WORK INSTRUCTION -
Answer these questions from the lasagna post:
1. How much absolute rest did the pneumologist prescribe?
2. Whose recipe are the lasagne?
3. How many zucchini does the ingredient list call for?

I have taken health quiet superficially lately, so –it appears - God sent his wrath on me by giving this MAJOR cough resulting from the explosive mix of tonsillitis, laryngitis and pharyngitis.
And let me tell you how this ain’t the fun part yet: the cough was (is) so harsh and deep that the continuous coughing tore my back muscles (right hand side of the lumbar region). Everytime I cough now is like being stabbed in the back with the addition of a lot of moaning and weeping. And that’s how my pneumologist prescribed 2 weeks of absolute rest and LOADS of medication…
To cut it short, do you think this prevented me from having a friend over for lunch last Sunday? Nope,not, nay!:)
To be honest,I made this really good lasagna the day right before my back completely collapsed: symptoms had shown with a little back ache so the cooking wasn’t feeling so demanding to know better and rest properly all day long.
These incredible creamy lasagne are a recipe from my friend Sonia, who made it for us on Jan 1st when we joined to celebrate the new year together: they are so easy to make and so hard to go wrong, that I challenge you to mess ‘em up.
WHAT I NEEDED
12 very thin pasta sheets (like Rana’s sfogliavelo)
1/2 spoon of butter to grease the casserole
6 medium zucchini (about 500 grams)
2 spoons of olive oil
2 shallots thinly sliced
1/2 liter of besciamelle sauce
150 grams Parmigiano Reggiano
whole milk if needed (about 3-4 spoons)

[Collected data]
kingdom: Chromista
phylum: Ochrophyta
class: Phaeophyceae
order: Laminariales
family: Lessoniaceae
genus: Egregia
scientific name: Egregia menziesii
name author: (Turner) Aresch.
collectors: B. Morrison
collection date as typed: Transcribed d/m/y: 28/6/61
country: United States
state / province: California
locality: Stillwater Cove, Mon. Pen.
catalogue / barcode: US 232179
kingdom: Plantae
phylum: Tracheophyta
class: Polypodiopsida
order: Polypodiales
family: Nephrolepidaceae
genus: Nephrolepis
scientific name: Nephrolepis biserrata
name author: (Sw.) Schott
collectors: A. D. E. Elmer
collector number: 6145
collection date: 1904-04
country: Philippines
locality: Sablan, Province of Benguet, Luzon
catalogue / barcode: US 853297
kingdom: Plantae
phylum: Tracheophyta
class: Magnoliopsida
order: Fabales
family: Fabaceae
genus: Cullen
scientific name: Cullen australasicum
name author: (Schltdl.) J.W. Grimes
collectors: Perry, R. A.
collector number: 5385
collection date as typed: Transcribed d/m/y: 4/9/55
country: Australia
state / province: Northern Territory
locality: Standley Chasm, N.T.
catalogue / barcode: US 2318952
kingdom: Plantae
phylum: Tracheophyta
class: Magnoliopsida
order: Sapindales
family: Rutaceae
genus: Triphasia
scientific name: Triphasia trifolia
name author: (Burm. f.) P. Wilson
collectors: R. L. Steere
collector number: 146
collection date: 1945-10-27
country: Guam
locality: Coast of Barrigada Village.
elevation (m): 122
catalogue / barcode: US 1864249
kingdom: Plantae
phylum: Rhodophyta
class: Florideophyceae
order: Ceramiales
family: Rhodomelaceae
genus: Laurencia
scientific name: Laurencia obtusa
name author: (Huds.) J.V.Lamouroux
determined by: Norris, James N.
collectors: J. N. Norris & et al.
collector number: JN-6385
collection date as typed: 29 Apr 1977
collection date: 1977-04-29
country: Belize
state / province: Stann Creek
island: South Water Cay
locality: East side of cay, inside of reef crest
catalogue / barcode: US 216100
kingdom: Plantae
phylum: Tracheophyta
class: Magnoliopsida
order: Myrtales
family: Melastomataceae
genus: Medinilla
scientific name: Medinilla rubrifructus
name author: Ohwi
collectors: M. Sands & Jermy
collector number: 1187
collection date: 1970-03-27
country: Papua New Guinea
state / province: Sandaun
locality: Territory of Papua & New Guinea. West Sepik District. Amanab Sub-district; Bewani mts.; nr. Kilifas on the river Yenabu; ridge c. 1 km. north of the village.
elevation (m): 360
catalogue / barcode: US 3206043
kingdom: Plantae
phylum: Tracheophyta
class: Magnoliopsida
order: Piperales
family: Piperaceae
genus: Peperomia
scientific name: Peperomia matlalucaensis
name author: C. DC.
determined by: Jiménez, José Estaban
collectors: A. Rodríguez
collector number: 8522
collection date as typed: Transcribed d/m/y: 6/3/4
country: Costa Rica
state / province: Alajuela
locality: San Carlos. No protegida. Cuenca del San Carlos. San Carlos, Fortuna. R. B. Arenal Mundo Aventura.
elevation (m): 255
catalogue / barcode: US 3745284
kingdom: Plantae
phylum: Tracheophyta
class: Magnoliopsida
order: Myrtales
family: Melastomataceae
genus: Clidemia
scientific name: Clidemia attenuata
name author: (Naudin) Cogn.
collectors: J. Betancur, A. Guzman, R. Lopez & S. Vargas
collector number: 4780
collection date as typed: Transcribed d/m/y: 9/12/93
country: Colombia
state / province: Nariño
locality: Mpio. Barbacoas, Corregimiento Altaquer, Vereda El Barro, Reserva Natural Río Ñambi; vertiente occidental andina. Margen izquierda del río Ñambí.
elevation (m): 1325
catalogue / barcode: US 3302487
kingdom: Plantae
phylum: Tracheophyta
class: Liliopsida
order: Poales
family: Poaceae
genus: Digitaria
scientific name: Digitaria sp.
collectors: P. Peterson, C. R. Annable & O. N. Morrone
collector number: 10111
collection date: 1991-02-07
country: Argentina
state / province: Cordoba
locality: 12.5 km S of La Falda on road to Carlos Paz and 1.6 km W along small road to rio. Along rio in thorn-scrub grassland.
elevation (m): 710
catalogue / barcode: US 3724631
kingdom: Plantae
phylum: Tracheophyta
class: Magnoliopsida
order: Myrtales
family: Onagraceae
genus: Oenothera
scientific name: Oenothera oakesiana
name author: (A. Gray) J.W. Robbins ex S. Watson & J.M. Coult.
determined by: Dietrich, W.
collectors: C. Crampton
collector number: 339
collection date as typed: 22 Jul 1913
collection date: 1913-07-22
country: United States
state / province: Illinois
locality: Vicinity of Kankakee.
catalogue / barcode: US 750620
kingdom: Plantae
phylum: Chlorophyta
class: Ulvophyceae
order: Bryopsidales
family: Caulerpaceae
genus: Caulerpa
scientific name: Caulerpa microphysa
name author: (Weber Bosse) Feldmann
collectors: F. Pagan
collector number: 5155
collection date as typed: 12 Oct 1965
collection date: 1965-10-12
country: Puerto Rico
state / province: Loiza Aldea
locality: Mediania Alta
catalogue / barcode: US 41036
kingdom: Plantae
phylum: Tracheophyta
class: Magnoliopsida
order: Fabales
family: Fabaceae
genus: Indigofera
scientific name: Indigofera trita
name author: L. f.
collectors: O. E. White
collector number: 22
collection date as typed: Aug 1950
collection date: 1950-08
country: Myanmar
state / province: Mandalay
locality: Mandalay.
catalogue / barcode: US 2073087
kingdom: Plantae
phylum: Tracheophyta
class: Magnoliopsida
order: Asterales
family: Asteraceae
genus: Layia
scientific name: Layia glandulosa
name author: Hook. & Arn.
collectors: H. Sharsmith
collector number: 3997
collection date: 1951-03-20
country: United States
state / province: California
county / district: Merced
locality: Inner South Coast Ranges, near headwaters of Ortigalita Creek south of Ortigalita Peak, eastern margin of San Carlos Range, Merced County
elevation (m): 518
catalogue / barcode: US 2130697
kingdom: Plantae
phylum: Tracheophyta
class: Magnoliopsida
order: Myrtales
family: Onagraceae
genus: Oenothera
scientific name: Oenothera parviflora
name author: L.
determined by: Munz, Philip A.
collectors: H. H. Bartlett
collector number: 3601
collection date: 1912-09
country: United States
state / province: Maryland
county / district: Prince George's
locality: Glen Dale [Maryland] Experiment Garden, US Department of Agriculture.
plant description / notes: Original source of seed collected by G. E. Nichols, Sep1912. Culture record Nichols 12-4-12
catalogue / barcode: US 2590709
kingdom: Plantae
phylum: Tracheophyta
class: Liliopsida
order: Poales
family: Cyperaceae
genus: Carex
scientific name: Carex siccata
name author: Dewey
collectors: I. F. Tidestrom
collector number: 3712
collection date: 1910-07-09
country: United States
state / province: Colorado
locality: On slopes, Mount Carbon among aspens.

OUTPUT OF THE TASK -
1. Two weeks.
2. The writer's friend Sonia's.
3. Six medium zucchini (about 500 grams).